_CONSIGNES_
1. Selon l'extrait sur Campus Vert, quelles ont été les motivations initiales du projet ? Répondez en une à trois phrases.
2. Dans les lignes (et non dans l'extrait), reproduisez sous forme de liste JSON de chaînes, une chaîne par ligne et sans les lignes vides, tout ce qui va de la ligne contenant "In the child" jusqu'à celle contenant "You are an art", ces deux lignes comprises.

_EXTRAIT DE LA PAGE_
▼▼▼
Comment répondre au besoin de logements pour les étudiants tout en valorisant le patrimoine rural et en diversifiant les revenus des agriculteurs ? L’opération « Campus vert » répond à toutes ces problématiques et a fait ses preuves. Aujourd’hui ce sont plus de 500 étudiants qui bénéficient d’un logement au sein d’une exploitation agricole dans un studio de qualité. Mais comment attirer les étudiants en zone rurale et comment convaincre les agriculteurs de s’impliquer dans ce projet ?
Philippe Amielh, Maire de Salomé dans le Département du Nord et Directeur du Réseau Campus Vert répond à nos questions.
Eurêka 21 : Bonjour, pouvez-vous présenter rapidement le concept de Campus Vert ?
Philippe Amiehl : Campus Vert est un réseau agricole proposant des hébergements pour étudiants à loyer modéré chez l’habitant en zone rurale. Le projet de Campus Vert vise qu[atre objectifs : créer du lien social entre agriculteurs et étudiants en confortant un lien intergénérationnel, préserver le patrimoine rural via la rénovation de bâtiments, générer un complément de revenu aux agriculteurs, et proposer aux étudiants un loyer modéré dans un cadre de vie nouveau. Dans le Nord Pas de Calais, Campus Vert a permis la mise en place de 350 studios à la ferme chez 115 agriculteurs situés autour des villes universitaires.
E21 : Quelles furent les motivations initiales ?
P. A. : Elles ont été doubles. D’un côté, la loi décentralisation des pôles de compétences universitaires et une demande croissante de logements universitaires. De l’autre, une population agricole en recherche de nouvelles initiatives et d’une diversification de leur activité. Plutôt que de construire de nouveaux logements, la reconversion de bâtiments déjà existant a été choisie.
E21 : Qui a porté le projet ?
P. A. : C’est une initiative du monde agricole. Nous avons lancé ce projet expérimental autour de Béthune avec quelques agriculteurs motivés pendant 5 ans. Suite au succès, nous avons lancé en 2000 Campus Vert. Le Conseil Régional du Nord Pas de Calais est un acteur majeur du projet. Dès le départ, il a fourni une aide financière aux porteurs de projets. A ces aides viennent s’ajouter des financements européens pouvant aller jusqu’à 30% du coût maximal des rénovations.
E21 : Le projet a-t-il été accueilli favorablement auprès des populations agricoles ?
P. A. : Si au début, l’idée a paru à beaucoup farfelue, très rapidement, le monde agricole a compris l’opportunité et l’intérêt de ce projet. Ce sont les experts en logement étudiant et certains élus qui ont été parfois les plus réticents.
▲▲▲
_LIGNES DE L'EXERCICE_
▼▼▼
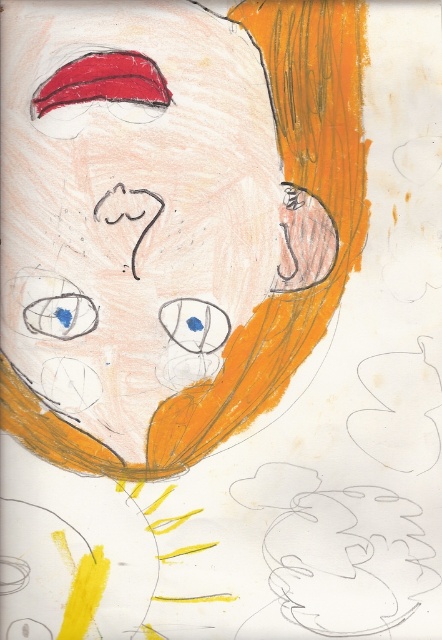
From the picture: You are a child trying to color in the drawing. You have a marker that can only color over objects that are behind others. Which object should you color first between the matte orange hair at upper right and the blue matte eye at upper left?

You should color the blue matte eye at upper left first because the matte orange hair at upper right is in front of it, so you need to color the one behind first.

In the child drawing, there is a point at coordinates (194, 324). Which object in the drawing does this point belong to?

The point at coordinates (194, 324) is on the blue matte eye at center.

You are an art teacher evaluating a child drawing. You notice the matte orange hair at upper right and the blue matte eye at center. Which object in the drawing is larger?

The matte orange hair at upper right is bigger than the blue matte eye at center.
▲▲▲
▼▼▼
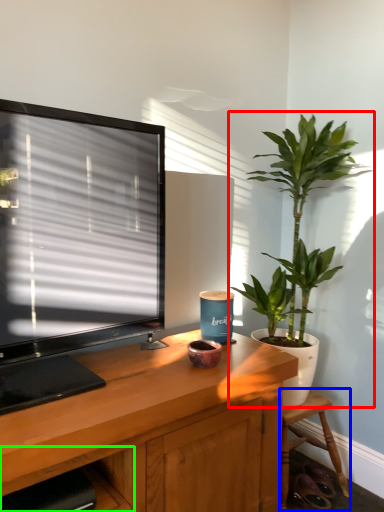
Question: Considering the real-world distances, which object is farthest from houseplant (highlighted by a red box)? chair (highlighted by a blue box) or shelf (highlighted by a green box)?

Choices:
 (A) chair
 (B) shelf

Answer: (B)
▲▲▲
_RÉPONSES DANS L'ORDRE_
1. Les motivations ont été doubles. D'un côté, la loi de décentralisation des pôles de compétences universitaires et une demande croissante de logements universitaires ; de l'autre, une population agricole en recherche de nouvelles initiatives et d'une diversification de son activité.

2.
[
  "In the child drawing, there is a point at coordinates (194, 324). Which object in the drawing does this point belong to?",
  "The point at coordinates (194, 324) is on the blue matte eye at center.",
  "You are an art teacher evaluating a child drawing. You notice the matte orange hair at upper right and the blue matte eye at center. Which object in the drawing is larger?"
]